The effective use of system resources to achieve optimal performance with minimal waste.

Response Time

The total time taken by a system to react to input, including latency and processing time.

Runtime Optimization

The real-time adjustment of system parameters or resources to improve performance during execution.

Scheduling Algorithm

A set of rules determining the order in which tasks are executed by a processor, optimizing performance or resource use.

Scalability

The ability of a system to handle increased workloads or to be expanded by adding resources without compromising performance.

Scalable Vector Extensions (SVE)

An instruction set architecture extension improving performance in vector processing, used in scientific computing.

Scaling Factor

A ratio used to increase or decrease system performance or resource usage based on demand.

Scheduling Algorithm

A set of rules that determine the order in which tasks are executed by a processor, often used to optimize performance or resource usage.

Self-Aware™ Computing

A system’s ability to monitor and reason about its performance and adjust configurations autonomously to meet goals like energy efficiency given dynamic changes in the workload at any instant.

Self-Aware™ Capable Computing

A system that has a variable Configuration Space that has been designed to be computationally available to be manipulated by goals in the future.

Self-Optimizing System

A system that automatically adjusts its configuration and behavior to achieve optimal performance under changing conditions.

Server Cluster

A group of linked servers working together to handle workloads, improving system performance, reliability, or scalability.

Simulation

Using models to replicate system behavior under different conditions, often for performance testing or optimization.

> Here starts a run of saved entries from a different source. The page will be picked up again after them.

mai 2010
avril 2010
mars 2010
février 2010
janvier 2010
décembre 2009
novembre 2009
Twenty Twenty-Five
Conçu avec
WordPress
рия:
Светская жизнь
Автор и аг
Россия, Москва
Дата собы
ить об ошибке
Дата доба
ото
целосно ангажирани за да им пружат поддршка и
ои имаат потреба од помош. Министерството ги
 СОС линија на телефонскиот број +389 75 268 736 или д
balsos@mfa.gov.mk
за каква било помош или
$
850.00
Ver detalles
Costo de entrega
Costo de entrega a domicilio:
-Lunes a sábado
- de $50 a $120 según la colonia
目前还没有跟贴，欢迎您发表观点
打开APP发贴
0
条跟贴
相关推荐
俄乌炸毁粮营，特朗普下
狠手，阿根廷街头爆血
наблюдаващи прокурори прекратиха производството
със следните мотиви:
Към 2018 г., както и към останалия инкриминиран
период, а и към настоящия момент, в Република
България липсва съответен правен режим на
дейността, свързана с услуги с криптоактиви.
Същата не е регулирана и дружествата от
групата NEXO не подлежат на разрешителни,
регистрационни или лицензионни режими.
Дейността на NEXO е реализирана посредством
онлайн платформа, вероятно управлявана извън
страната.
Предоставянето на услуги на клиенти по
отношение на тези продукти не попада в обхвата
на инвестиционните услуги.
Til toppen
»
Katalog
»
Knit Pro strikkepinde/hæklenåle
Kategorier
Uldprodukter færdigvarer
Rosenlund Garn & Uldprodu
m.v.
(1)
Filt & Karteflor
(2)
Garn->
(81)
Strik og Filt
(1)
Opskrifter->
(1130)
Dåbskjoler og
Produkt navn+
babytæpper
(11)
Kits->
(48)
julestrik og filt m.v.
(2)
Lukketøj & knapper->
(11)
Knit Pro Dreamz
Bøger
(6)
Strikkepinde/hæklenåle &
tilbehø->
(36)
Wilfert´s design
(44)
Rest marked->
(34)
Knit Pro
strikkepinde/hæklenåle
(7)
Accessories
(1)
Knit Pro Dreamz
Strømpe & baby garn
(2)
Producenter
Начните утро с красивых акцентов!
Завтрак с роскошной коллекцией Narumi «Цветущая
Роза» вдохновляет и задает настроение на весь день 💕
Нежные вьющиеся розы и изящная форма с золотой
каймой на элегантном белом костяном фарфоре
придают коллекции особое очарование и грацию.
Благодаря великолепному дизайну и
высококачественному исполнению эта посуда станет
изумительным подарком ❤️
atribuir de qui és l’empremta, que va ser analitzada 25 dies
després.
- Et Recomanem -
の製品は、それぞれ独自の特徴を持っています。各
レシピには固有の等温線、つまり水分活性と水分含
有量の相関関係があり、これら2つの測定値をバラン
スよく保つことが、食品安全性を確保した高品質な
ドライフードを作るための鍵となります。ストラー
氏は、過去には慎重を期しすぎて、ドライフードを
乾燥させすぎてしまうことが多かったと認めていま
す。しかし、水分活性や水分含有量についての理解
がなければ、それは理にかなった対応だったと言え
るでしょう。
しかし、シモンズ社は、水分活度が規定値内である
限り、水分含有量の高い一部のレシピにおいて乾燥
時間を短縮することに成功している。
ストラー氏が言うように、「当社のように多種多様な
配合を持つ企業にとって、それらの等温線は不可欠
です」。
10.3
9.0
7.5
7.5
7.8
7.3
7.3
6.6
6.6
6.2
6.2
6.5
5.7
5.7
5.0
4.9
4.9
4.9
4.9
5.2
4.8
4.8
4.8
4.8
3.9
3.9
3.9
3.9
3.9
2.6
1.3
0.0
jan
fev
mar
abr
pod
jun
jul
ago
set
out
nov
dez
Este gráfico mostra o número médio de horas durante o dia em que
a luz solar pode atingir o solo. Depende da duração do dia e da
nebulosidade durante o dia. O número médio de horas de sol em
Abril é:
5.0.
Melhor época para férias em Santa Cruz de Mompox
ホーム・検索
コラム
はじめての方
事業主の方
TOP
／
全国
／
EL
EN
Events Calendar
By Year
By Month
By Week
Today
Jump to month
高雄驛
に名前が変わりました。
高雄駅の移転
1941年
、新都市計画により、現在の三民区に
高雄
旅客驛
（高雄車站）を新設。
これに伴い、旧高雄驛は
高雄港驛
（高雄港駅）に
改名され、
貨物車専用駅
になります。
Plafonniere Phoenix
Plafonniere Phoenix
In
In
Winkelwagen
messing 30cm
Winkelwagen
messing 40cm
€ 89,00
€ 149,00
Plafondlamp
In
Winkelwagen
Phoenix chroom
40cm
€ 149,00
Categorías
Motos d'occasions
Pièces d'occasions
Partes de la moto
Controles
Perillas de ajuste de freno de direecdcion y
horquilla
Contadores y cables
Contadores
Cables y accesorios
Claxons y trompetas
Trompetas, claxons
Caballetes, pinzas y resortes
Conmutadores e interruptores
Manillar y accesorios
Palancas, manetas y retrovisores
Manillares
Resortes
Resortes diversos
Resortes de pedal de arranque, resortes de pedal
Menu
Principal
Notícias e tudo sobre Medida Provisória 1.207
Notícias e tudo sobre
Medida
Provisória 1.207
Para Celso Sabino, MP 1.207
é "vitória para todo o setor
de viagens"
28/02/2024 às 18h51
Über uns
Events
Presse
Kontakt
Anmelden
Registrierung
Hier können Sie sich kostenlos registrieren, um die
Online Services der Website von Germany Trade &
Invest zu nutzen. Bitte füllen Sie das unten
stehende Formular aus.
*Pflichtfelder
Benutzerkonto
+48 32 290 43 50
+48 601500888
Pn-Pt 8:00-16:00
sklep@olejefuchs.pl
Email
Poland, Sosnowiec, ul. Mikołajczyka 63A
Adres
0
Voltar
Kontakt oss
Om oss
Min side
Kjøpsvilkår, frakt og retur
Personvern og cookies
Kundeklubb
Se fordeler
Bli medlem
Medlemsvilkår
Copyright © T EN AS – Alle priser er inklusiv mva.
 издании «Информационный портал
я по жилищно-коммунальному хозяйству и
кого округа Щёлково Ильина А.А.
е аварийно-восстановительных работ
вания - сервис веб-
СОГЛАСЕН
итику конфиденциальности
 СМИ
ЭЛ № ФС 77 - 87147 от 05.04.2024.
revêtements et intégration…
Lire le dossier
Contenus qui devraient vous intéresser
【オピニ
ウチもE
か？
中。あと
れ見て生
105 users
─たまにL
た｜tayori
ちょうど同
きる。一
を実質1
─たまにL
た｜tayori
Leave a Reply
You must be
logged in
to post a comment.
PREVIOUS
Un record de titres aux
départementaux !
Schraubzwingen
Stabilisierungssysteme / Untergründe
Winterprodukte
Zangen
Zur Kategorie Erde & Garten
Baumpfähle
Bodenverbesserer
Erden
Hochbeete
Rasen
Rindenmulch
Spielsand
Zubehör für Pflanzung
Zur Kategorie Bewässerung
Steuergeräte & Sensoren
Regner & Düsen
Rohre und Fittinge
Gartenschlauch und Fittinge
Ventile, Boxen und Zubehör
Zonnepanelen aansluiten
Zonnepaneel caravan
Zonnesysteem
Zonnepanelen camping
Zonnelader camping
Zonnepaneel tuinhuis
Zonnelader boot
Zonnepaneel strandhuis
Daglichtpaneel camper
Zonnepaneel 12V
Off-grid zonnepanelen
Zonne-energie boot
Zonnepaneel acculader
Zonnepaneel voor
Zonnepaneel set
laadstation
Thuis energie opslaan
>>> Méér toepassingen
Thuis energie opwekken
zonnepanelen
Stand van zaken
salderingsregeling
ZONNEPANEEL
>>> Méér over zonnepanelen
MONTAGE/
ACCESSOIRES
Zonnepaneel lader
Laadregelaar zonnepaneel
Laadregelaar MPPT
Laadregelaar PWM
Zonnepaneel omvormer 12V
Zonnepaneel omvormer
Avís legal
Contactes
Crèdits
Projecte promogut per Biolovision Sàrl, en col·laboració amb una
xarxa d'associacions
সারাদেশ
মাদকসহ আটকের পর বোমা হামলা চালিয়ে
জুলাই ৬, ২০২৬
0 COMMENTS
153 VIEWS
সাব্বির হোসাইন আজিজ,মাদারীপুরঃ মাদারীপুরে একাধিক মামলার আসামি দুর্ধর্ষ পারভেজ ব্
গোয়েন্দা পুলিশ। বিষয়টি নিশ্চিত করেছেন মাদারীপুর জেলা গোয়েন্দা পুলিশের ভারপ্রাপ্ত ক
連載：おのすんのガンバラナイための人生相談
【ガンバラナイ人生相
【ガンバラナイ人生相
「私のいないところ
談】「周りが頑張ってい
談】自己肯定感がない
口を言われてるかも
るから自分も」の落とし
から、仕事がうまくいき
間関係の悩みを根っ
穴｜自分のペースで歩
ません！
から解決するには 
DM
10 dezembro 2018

Software as a Service (SaaS)

A cloud computing model providing software applications over the internet, allowing on-demand access without local installation.

Sparse Representation

A data representation where only a small subset of values is non-zero, reducing computation and memory requirements.

Surrogate Model

A simplified model used in place of a more complex one to approximate performance or behavior with less resource use.

System Bottleneck

A limiting factor within a system that reduces its overall efficiency or speed.

Task Parallelism

A form of parallel computing where different tasks or processes are executed simultaneously across multiple processors.

Task Scheduling

The process of assigning tasks to system resources at specific times to optimize performance.

Temporal Scalability

A system’s ability to maintain performance over time, even as workloads or conditions change.

Thermal Throttling

A mechanism reducing system performance to prevent overheating when temperatures exceed safe thresholds.

Throughput

The amount of work a system can process in a given period, often used to measure system performance.

Throughput Optimization

Maximizing the rate at which a system processes tasks or data to improve overall performance.

Trade-off Space

The set of possible compromises between conflicting objectives (e.g., performance vs. energy consumption) in system optimization.

Training Data

A dataset used to train a machine learning model, helping it learn patterns for predictions or decisions.

Underfitting

A machine learning problem where a model is too simple to capture data patterns, resulting in poor performance.

Virtual Machine (VM)

A software-emulated computer system allowing multiple operating systems to run on a single physical machine.

Virtualization

Creating a virtual version of a resource (e.g., server, storage) to allow multiple systems to share the same hardware.

Voltage Scaling

Reducing energy consumption by lowering the voltage supplied to a processor, usually at the cost of reduced performance.

Workload

The total set of tasks a system must handle, affecting performance and resource allocation.

Workload-Aware Optimization

Adjusting system configurations based on the specific characteristics and demands of the current workload.

Workload Diversity

The variety of tasks handled by a system, affecting optimization strategies for performance and energy efficiency.

Workload Sensitivity

How a system’s performance or energy use is affected by different types of workloads.